54-07-02-01 : Procédure- Pouvoirs et devoirs du juge- Contrôle du juge de l`excès de pouvoir- Appréciations échappant au contrôle du juge-

Licenciement d'un collaborateur d'un groupe d'élus d'une collectivité territoriale - Motif tiré de la perte de confiance de la part du groupe (1).

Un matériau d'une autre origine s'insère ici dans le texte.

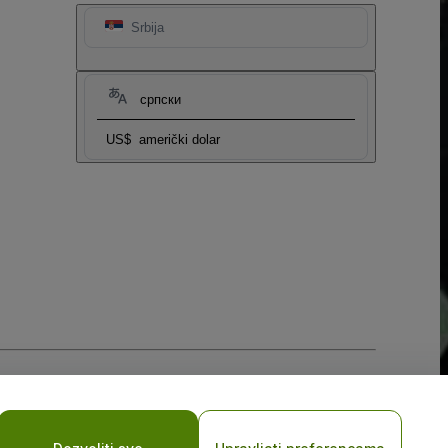
Srbija
српски
US$
američki dolar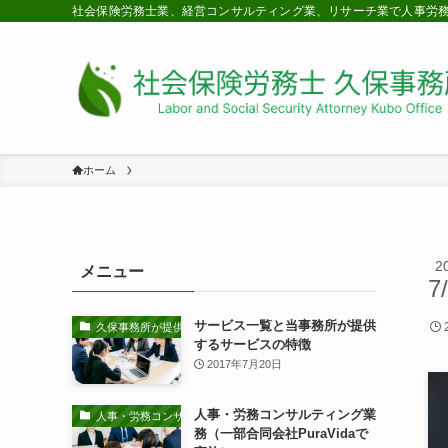
社会保険労務士業、経営コンサルティング業、リサーチ業で人事労
ホーム
2
メニュー
7
サービス一覧と当事務所が提供
久保事務所が提供するサービスの特徴
するサービスの特徴
2017年7月20日
人事・労務コンサルティング業
人事・労務コンサルティング業務
務（一部合同会社PuraVidaで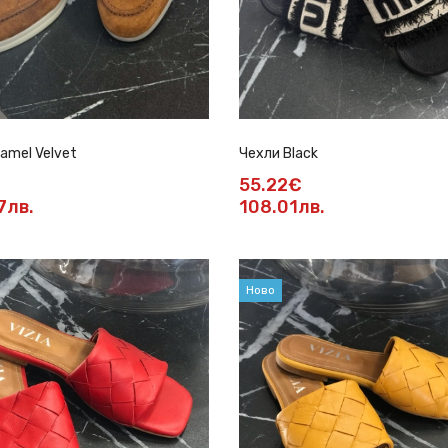
amel Velvet
Чехли Black
55.22€
7лв.
108.01лв.
Ново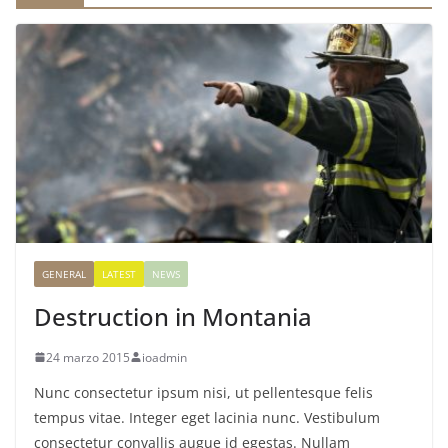
GENERAL
LATEST
NEWS
Destruction in Montania
24 marzo 2015
ioadmin
Nunc consectetur ipsum nisi, ut pellentesque felis
tempus vitae. Integer eget lacinia nunc. Vestibulum
consectetur convallis augue id egestas. Nullam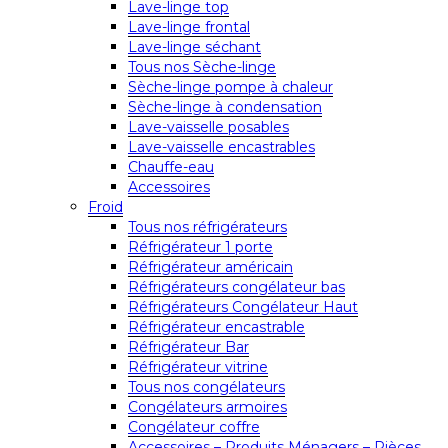
Lave-linge top
Lave-linge frontal
Lave-linge séchant
Tous nos Sèche-linge
Sèche-linge pompe à chaleur
Sèche-linge à condensation
Lave-vaisselle posables
Lave-vaisselle encastrables
Chauffe-eau
Accessoires
Froid
Tous nos réfrigérateurs
Réfrigérateur 1 porte
Réfrigérateur américain
Réfrigérateurs congélateur bas
Réfrigérateurs Congélateur Haut
Réfrigérateur encastrable
Réfrigérateur Bar
Réfrigérateur vitrine
Tous nos congélateurs
Congélateurs armoires
Congélateur coffre
Accessoires – Produits Ménagers – Pièces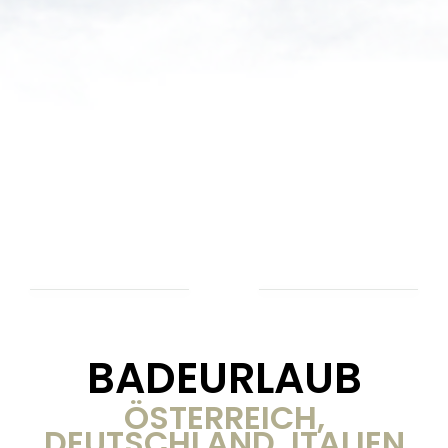
BADEURLAUB
ÖSTERREICH,
DEUTSCHLAND, ITALIEN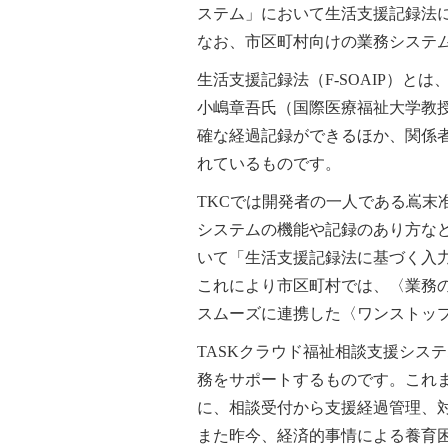
ステム」において生活支援記録法
なお、市区町村向けの業務システ
生活支援記録法（F-SOAIP）
小嶋章吾氏（国際医療福祉大学教
確な経過記録ができるほか、関係
れているものです。
TKCでは開発者の一人である嶌
システムの機能や記録のあり方な
いて「生活支援記録法に基づく入
これにより市区町村では、〈業務
スムーズに連携した〈ワンストッ
TASKクラウド福祉相談支援シス
務をサポートするものです。これ
に、相談受付から支援経過管理、
また昨今、経済的事情による養育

Il résulte des dispositions des articles L. 2121-28 du code général des collectivités territoriales et 110-1 de la loi n° 84-53 du 26 janvier 1984, codifiées à l'article L. 333-12 du code général de la fonction publique, que la décision de licencier un agent contractuel recruté pour exercer les fonctions de collaborateur d'un groupe d'élus, lesquelles font participer à l'activité du groupe politique auquel cet agent est affecté, peut légalement être motivée par la circonstance que ce dernier ne dispose plus, de la part du groupe d'élus, de la confiance nécessaire au bon accomplissement de ses missions. Il appartient au juge de l'excès de pouvoir de contrôler qu'une telle décision ne repose pas sur un motif matériellement inexact ou une erreur de droit et qu'elle n'est pas entachée de détournement de pouvoir.


(1) Rappr., pour les collaborateurs de cabinet des autorités territoriales, CE, 28 décembre 2001, Commune de Saint-Jory c/ Mme , n° 225189, p. 681. (2) Cf., s'agissant des agents contractuels de la fonction publique hospitalière, CE, 15 mars 2017, Mme , n° 390757, T. p. 649.